Claude Code 源码泄露：51.2万行代码被意外公开

事件概述

2026年3月31日，安全研究员 Chaofan Shou（@shoucccc）发现 Anthropic 的旗舰 AI 编程工具 Claude Code 的完整源码通过 npm registry 中的 source map 文件意外泄露。

泄露规模惊人：约1,900个 TypeScript 文件，超过51.2万行代码，包含完整的工具库、斜杠命令、多智能体编排系统等核心实现。消息公布后数小时内，GitHub 上的镜像仓库已被 fork 超过41,500次。

泄露是怎么发生的？

根因很简单，也很讽刺：一个 source map 文件被包含在了 npm 发布包中。

Claude Code 使用 Bun 打包，而 Bun 的 bundler 默认生成 source map。这个 .map 文件中包含了指向 Anthropic Cloudflare R2 存储桶上一个 zip 压缩包的引用，任何人都可以下载和解压。

Anthropic 官方确认：「这是一个由人为错误导致的发布打包问题，不是安全漏洞。没有客户数据或凭证被泄露。」

泄露了什么？

1. 完整的工具架构（~40个内置工具）

Claude Code 使用插件式工具架构，每个功能（文件读写、Bash 执行、Web 抓取、LSP 集成）都是独立的、权限受控的工具模块。
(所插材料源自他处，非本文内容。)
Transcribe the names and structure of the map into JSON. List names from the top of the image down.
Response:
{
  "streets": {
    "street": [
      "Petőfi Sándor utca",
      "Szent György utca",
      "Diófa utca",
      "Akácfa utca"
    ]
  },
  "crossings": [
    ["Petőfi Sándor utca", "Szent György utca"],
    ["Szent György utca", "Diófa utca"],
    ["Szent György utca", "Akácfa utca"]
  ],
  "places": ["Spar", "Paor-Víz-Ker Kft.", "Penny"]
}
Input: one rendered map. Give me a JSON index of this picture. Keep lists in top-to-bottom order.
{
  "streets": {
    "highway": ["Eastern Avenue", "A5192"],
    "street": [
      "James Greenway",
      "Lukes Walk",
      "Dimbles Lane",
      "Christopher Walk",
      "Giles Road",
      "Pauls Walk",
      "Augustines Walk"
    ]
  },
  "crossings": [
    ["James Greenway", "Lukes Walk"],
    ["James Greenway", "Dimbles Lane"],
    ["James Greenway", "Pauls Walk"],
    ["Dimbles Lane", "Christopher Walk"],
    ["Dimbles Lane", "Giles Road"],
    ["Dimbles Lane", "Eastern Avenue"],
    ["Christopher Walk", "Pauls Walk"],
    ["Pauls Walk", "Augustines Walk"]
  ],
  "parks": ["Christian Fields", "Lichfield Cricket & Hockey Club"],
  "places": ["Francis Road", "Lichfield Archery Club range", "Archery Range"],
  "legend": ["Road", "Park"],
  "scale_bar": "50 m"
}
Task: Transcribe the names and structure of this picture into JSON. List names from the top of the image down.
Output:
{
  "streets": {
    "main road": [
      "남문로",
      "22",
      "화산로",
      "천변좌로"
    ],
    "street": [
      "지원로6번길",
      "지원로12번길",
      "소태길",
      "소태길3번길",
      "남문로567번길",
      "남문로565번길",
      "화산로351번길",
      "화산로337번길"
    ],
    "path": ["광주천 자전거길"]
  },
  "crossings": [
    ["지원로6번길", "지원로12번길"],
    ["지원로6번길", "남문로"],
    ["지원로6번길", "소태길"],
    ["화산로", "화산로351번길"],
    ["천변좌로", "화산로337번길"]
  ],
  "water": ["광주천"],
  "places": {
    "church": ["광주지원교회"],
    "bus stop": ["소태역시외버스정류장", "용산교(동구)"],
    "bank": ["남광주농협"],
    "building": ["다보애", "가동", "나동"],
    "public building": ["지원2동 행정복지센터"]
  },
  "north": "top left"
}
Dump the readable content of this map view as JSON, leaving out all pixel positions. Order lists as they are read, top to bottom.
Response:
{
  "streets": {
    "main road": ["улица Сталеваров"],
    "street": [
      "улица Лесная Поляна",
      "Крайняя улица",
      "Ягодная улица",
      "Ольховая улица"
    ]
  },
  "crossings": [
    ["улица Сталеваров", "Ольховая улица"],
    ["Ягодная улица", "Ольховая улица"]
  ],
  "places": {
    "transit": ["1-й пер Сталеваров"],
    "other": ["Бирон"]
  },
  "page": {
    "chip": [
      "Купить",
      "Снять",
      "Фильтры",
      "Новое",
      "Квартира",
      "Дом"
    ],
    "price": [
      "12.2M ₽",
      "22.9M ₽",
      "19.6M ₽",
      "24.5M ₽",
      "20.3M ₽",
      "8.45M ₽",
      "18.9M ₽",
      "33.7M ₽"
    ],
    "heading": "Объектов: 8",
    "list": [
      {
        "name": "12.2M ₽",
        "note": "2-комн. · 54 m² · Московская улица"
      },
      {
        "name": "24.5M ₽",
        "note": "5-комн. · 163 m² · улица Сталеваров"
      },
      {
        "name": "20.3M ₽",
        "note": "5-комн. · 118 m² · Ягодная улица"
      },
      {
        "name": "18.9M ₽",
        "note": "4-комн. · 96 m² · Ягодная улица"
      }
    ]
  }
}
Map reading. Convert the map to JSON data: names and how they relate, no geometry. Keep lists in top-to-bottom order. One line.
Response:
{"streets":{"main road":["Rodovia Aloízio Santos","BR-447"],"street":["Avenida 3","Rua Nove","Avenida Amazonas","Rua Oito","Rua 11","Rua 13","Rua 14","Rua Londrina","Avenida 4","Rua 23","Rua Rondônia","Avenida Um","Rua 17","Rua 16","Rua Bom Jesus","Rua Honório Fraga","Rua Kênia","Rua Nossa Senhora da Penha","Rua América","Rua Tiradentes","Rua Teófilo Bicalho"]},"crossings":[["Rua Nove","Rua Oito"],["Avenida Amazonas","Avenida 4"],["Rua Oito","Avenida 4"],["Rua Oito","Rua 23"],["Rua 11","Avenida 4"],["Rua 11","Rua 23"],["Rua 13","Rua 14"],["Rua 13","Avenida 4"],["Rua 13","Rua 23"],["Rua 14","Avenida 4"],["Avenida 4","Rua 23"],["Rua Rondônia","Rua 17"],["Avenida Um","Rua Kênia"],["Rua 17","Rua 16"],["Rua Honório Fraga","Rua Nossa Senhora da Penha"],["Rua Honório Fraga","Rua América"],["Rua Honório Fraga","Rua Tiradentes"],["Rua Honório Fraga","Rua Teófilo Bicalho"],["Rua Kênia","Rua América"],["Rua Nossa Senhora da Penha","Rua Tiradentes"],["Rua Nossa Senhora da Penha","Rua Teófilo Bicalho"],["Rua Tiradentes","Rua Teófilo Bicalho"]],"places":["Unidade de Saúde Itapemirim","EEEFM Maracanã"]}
仅工具基础定义就有29,000行 TypeScript。

2. 查询引擎（46,000行）

这是整个系统的核心，负责所有 LLM API 调用、流式传输、缓存和编排——是代码库中最大的单一模块。

3. 多智能体编排系统

Claude Code 可以生成子智能体（内部称为 "swarms"），处理复杂的可并行任务。每个智能体在自己的上下文中运行，拥有特定的工具权限。

4. IDE 桥接系统

一个双向通信层，通过 JWT 认证通道连接 IDE 扩展（VS Code、JetBrains）和 CLI。

5. Capybara 模型代号

代码中进一步证实了 Anthropic 正在准备发布代号为 Capybara 的新模型，有 "fast" 和 "slow" 两个版本，定位高于 Opus，将成为最强大的商用模型。这与此前 Fortune 报道的泄露博客草案中提到的 "Mythos" 模型一致。

6. Undercover Mode

代码中存在一个专门设计用来防止 Anthropic 内部信息泄露的系统——叫 "Undercover Mode"。讽刺的是，这个防泄露系统本身也一起被泄露了。

技术亮点

从工程角度看，泄露的代码展示了极高的工程水平：

• Bun 而非 Node.js：利用 Bun 的死代码消除和更快的启动速度
• React + Ink 终端 UI：终端界面用 React 组件化渲染
• Zod v4 验证：全局使用 schema 验证
• ~50个斜杠命令：从 /commit 到 /review-pr，命令系统堪比完整 IDE
• 懒加载模块：OpenTelemetry、gRPC 等重依赖按需加载

一周两次泄露

这已经是 Anthropic 一周内的第二次数据泄露。数天前，Fortune 报道该公司意外公开了近3,000个文件，包括一篇关于即将推出的强大新模型（Mythos/Capybara）的博客草案，该模型被描述为具有前所未有的网络安全风险。

影响分析

对竞争格局： 竞争对手可以逆向工程 Claude Code 的智能体架构，用于改进自己的产品。开源社区也可能基于泄露代码创建 Claude Code 的开源替代品。

对安全风险： 安全研究员 Roy Paz 警告，泄露的代码显示了 Claude Code 与 Anthropic 内部系统的连接方式，即使没有加密密钥，也可能存在被恶意利用的风险。

对开发者的教训：

• 发布前用 npm pack --dry-run 检查包含内容
• Source map 等于源码，永远不要包含在生产包中
• 再大的公司也会犯低级错误——构建流水线的安全审查不可省略

总结

Claude Code 的泄露，既是 Anthropic 的一次重大失误，也是 AI 编程工具行业的一次难得的技术透视。51.2万行代码揭示了当前最先进的 AI 编程助手在架构层面的全貌——工具系统、权限管控、多智能体编排、IDE 桥接、持久化记忆系统。

对于我们这些 AI Agent 的实践者来说，这些架构模式值得深入学习。而对于每一个发布 npm 包的开发者来说，记住：检查你的 .npmignore。